═══ DATASET EXCERPTS

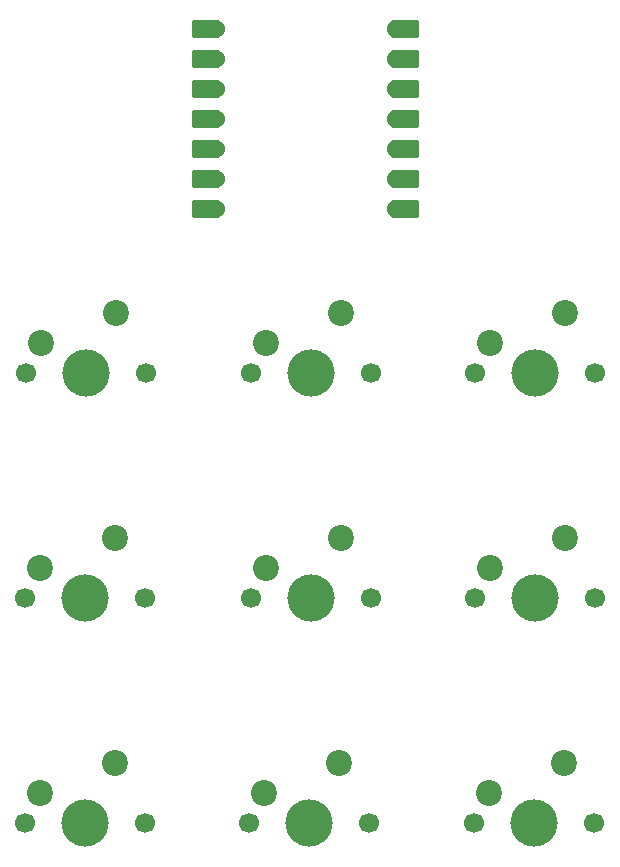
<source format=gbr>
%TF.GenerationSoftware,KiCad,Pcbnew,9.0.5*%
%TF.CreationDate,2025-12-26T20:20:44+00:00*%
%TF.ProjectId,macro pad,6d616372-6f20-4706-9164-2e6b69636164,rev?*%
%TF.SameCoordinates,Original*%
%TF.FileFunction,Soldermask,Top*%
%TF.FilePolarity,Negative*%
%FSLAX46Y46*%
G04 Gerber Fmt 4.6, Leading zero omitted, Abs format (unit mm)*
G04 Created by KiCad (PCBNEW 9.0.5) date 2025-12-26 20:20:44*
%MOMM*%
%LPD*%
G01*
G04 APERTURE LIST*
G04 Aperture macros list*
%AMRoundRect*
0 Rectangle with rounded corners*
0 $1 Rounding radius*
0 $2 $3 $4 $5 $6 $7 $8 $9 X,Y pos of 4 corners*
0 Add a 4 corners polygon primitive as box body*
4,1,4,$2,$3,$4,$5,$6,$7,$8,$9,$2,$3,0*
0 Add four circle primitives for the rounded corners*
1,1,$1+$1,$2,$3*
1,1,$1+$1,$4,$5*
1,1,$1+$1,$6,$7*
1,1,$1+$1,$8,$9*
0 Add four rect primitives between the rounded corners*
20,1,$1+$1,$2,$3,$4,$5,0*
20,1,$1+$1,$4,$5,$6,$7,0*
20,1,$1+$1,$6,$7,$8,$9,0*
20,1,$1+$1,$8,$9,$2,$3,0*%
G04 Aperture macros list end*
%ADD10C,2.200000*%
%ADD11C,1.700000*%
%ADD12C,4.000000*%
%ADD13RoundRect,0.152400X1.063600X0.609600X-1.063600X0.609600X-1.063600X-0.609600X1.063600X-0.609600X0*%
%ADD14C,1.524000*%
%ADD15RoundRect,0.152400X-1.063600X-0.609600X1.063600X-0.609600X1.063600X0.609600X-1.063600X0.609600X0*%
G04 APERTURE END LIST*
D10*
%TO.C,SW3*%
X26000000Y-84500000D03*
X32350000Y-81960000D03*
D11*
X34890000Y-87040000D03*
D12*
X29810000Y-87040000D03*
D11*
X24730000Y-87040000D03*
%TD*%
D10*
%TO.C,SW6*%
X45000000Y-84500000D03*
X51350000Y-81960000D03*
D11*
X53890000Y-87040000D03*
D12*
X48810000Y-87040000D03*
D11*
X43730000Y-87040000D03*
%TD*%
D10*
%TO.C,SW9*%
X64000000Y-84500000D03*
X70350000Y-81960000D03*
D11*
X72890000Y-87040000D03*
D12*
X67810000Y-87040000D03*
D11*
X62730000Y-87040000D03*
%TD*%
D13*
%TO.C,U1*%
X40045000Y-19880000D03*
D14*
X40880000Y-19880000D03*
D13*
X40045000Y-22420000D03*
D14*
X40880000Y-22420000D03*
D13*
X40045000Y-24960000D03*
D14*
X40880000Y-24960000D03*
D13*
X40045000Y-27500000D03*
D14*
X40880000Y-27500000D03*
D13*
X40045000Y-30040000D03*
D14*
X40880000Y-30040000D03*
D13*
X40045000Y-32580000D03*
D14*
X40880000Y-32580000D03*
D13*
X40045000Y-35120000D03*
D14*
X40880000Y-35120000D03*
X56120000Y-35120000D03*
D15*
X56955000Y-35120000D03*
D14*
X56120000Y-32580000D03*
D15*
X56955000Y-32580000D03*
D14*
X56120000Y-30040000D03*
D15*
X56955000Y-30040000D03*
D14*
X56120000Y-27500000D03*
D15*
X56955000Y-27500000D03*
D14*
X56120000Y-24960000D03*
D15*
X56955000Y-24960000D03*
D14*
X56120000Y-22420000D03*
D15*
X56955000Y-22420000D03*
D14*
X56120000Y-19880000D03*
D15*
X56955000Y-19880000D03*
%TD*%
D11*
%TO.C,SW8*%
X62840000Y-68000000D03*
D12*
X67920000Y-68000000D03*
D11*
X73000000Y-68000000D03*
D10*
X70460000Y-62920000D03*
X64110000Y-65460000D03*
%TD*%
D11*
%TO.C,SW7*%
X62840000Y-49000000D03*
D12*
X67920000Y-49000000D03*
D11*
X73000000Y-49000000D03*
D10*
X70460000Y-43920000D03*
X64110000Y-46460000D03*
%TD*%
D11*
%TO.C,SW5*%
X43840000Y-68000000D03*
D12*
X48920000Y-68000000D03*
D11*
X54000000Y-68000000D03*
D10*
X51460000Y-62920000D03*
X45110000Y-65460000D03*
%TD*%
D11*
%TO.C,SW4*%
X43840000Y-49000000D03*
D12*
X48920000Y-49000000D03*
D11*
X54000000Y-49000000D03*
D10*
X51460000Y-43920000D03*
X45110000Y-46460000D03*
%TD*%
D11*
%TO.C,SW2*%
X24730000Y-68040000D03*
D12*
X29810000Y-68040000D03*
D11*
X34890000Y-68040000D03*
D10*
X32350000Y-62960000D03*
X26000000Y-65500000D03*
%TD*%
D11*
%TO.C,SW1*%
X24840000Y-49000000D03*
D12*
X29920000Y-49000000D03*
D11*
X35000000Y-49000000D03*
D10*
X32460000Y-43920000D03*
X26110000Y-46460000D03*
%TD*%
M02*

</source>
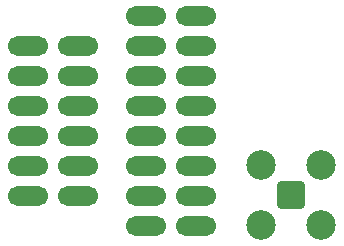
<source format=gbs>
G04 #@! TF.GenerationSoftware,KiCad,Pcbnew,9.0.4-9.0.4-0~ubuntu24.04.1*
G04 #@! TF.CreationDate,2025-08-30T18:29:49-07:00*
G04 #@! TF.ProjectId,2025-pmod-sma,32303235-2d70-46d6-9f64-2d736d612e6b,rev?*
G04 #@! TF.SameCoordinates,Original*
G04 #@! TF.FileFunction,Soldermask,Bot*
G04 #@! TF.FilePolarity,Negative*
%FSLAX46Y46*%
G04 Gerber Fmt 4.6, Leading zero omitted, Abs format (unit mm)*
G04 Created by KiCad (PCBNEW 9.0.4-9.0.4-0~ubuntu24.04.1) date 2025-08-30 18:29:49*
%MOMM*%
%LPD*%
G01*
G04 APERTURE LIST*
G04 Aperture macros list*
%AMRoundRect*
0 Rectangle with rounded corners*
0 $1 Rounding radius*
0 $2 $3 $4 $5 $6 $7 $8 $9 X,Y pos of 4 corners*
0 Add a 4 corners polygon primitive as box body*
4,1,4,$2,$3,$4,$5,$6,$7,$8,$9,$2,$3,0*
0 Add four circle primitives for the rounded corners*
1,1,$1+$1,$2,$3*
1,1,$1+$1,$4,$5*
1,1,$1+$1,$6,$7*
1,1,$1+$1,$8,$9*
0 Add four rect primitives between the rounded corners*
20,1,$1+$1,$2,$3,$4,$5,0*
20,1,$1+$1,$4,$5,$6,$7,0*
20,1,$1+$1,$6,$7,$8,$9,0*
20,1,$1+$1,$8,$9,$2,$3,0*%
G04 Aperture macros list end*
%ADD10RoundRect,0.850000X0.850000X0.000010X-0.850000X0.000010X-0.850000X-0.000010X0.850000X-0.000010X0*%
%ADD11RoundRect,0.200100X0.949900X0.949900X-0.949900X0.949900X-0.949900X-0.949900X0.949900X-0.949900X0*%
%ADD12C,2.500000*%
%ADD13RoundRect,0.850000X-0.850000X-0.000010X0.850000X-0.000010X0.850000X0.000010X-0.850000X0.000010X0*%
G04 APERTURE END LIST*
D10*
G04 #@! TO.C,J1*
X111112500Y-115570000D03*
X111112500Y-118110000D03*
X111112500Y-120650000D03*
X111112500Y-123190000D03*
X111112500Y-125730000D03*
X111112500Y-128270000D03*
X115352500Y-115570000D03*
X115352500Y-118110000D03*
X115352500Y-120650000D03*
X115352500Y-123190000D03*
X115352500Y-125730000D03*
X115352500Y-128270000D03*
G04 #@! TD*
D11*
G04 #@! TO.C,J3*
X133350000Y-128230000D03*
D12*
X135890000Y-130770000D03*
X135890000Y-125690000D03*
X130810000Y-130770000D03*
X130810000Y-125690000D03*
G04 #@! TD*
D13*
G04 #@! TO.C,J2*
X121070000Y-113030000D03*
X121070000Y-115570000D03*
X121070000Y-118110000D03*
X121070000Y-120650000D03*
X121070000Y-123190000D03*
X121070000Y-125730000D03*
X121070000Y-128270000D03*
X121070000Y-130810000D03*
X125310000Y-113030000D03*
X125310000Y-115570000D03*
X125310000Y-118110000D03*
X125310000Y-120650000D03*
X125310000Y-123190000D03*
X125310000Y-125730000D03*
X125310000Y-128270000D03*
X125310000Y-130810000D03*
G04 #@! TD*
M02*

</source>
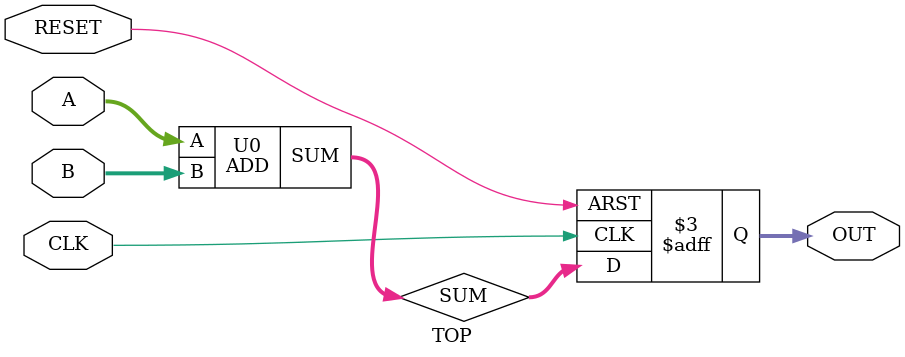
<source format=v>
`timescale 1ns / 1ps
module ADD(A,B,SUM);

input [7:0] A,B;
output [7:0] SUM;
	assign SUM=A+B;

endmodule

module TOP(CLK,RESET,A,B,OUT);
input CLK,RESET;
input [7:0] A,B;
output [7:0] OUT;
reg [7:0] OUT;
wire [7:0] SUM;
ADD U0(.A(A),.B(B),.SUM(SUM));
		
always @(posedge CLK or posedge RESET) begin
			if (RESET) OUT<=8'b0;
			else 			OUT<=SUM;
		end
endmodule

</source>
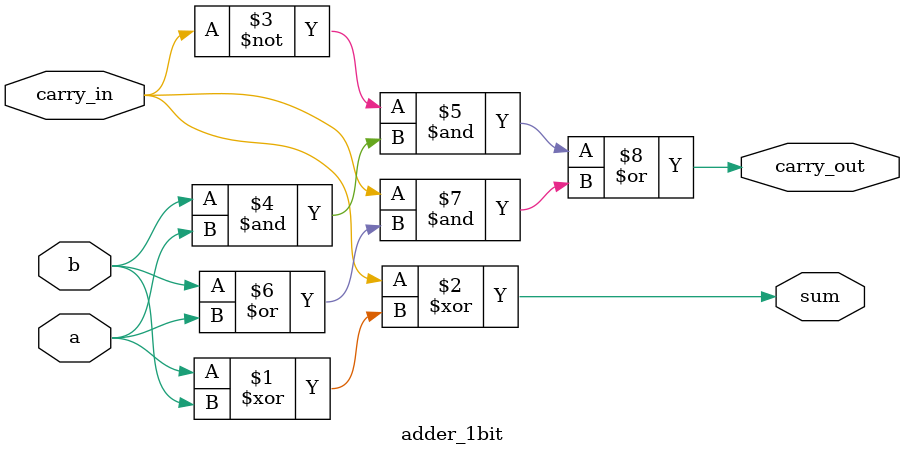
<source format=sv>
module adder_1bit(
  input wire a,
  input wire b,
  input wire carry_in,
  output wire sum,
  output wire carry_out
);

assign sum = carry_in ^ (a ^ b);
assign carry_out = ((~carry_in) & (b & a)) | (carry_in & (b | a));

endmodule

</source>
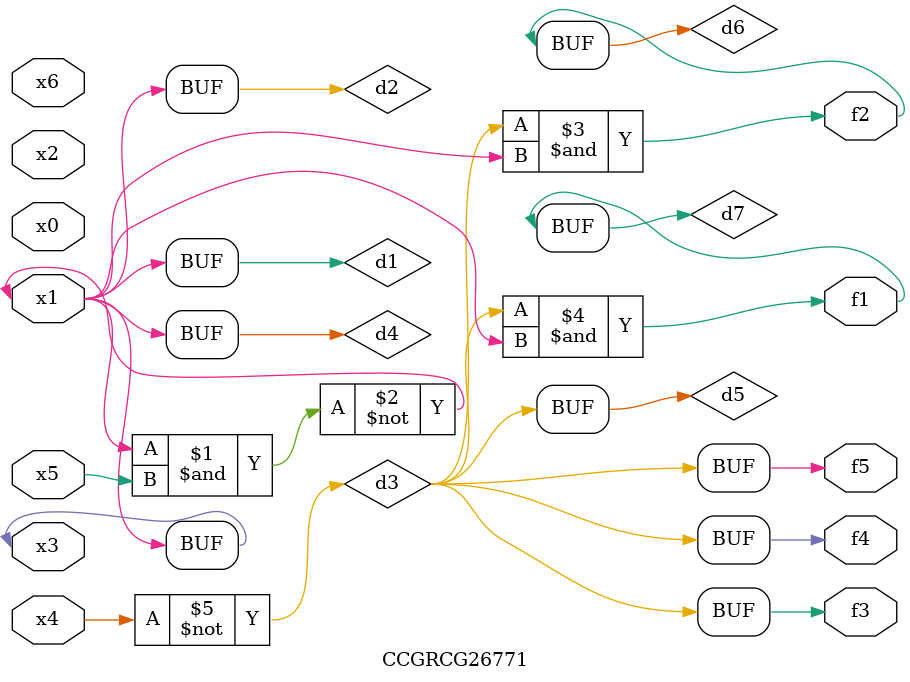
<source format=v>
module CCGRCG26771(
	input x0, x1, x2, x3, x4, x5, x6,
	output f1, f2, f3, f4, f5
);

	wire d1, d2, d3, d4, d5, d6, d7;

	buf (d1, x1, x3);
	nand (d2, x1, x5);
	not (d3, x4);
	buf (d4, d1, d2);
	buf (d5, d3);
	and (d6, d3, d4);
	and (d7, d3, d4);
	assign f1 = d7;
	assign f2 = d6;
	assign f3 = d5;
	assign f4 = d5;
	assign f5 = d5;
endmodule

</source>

══════

Set each line down exactly, starting with the one that contains "not (d3, x4);" and ending with the last line of the listing; add nothing else.

(SOLUTION FOR THIS EXERCISE):
	not (d3, x4);
	buf (d4, d1, d2);
	buf (d5, d3);
	and (d6, d3, d4);
	and (d7, d3, d4);
	assign f1 = d7;
	assign f2 = d6;
	assign f3 = d5;
	assign f4 = d5;
	assign f5 = d5;
endmodule

</source>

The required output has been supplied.